[Runtime][Metal] add TVM_METAL_STORAGE_MODE env opt-in for Shared/Managed buffers by apstenku123 · Pull Request #19504 · apache/tvm

apstenku123 · 2026-05-04T08:49:42Z

Summary

Adds an opt-in environment variable TVM_METAL_STORAGE_MODE that lets users allocate device data buffers as MTLResourceStorageModeShared (or Managed) instead of the default MTLResourceStorageModePrivate. Default behaviour is unchanged.

value	mode	semantics
unset / `private`	`MTLResourceStorageModePrivate`	default, GPU-only, preserves historical behaviour
`shared`	`MTLResourceStorageModeShared`	CPU+GPU mapped — required for zero-copy DLPack to MLX
`managed`	`MTLResourceStorageModeManaged`	macOS-only intermediate (driver tracks dirty pages)
anything else	`MTLResourceStorageModePrivate` + warn	safe fall-back

The env var is read once on first MetalWorkspace::AllocDataSpace and cached for the lifetime of the process; no per-allocation overhead. A new FFI helper metal.GetStorageMode is registered alongside the existing metal.GetProfileCounters / metal.ResetProfileCounters helpers so tests can verify the resolved mode without an ObjC bridge.

The staging-buffer pool (metal_common.h:383) and temp-buffer pool (metal_device_api.mm:374) already use MTLStorageModeShared and are intentionally untouched — they're host-staging by design and don't fall under the data-space allocator.

Why

TVM's Metal device API has always allocated MTLBuffer with MTLResourceStorageModePrivate.
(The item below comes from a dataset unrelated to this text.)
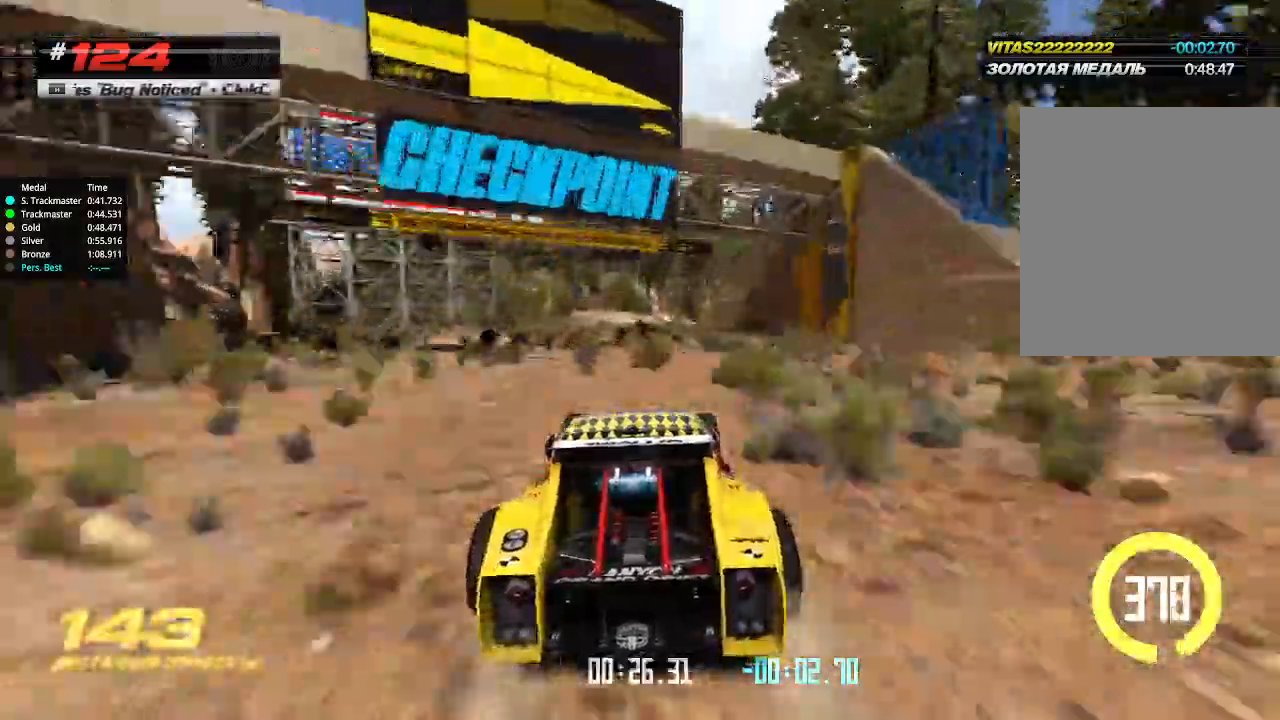
{"keys": ["right", "up"], "events": [[133, "right", "up"], [233, "right", "down"], [300, "right", "up"], [433, "right", "down"]]}
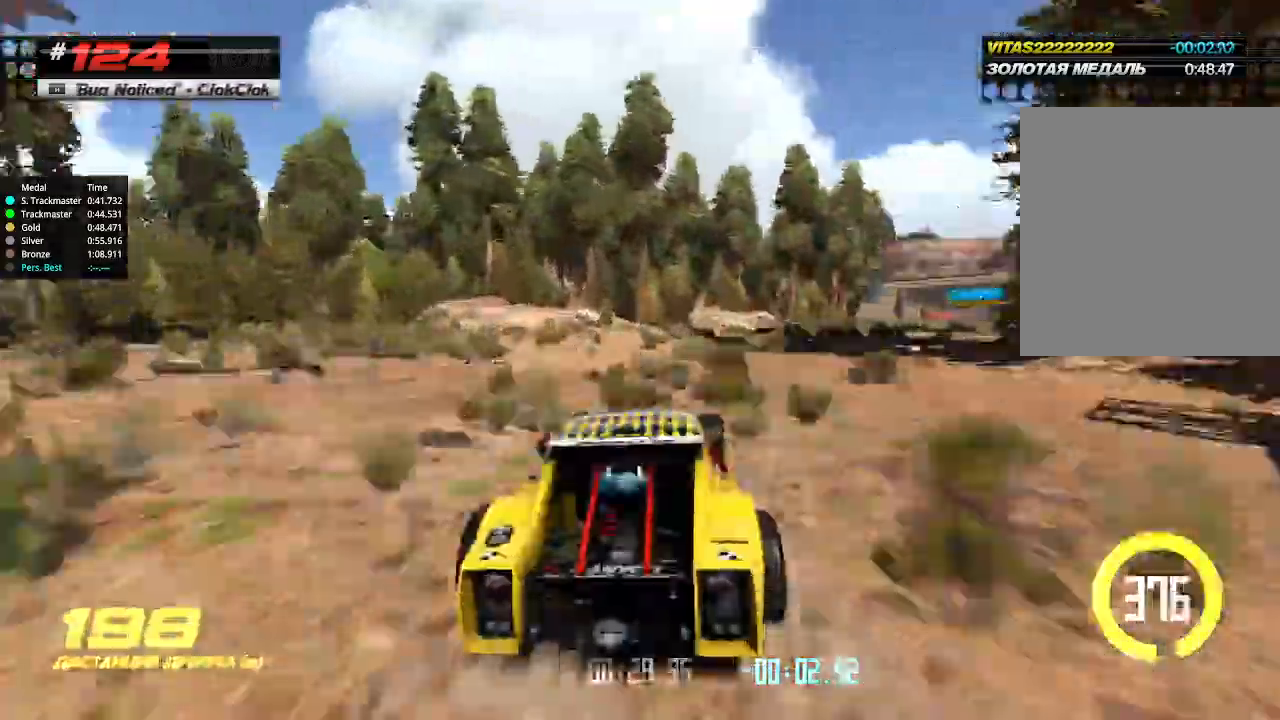
{"keys": ["right", "up"], "events": []}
This is the right choice for pure-GPU workloads (no CPU page mapping), but it blocks zero-copy DLPack interop with other Metal-using frameworks that allocate Shared/Managed buffers — notably ml-explore/mlx, which uses MTLResourceStorageModeShared everywhere. Two allocators on the same MTLDevice produce buffers with different page-mapping semantics; DLPack capsules from TVM cannot be consumed by mx.array (live-tested: std::bad_cast on mx.array(tvm_metal_capsule)).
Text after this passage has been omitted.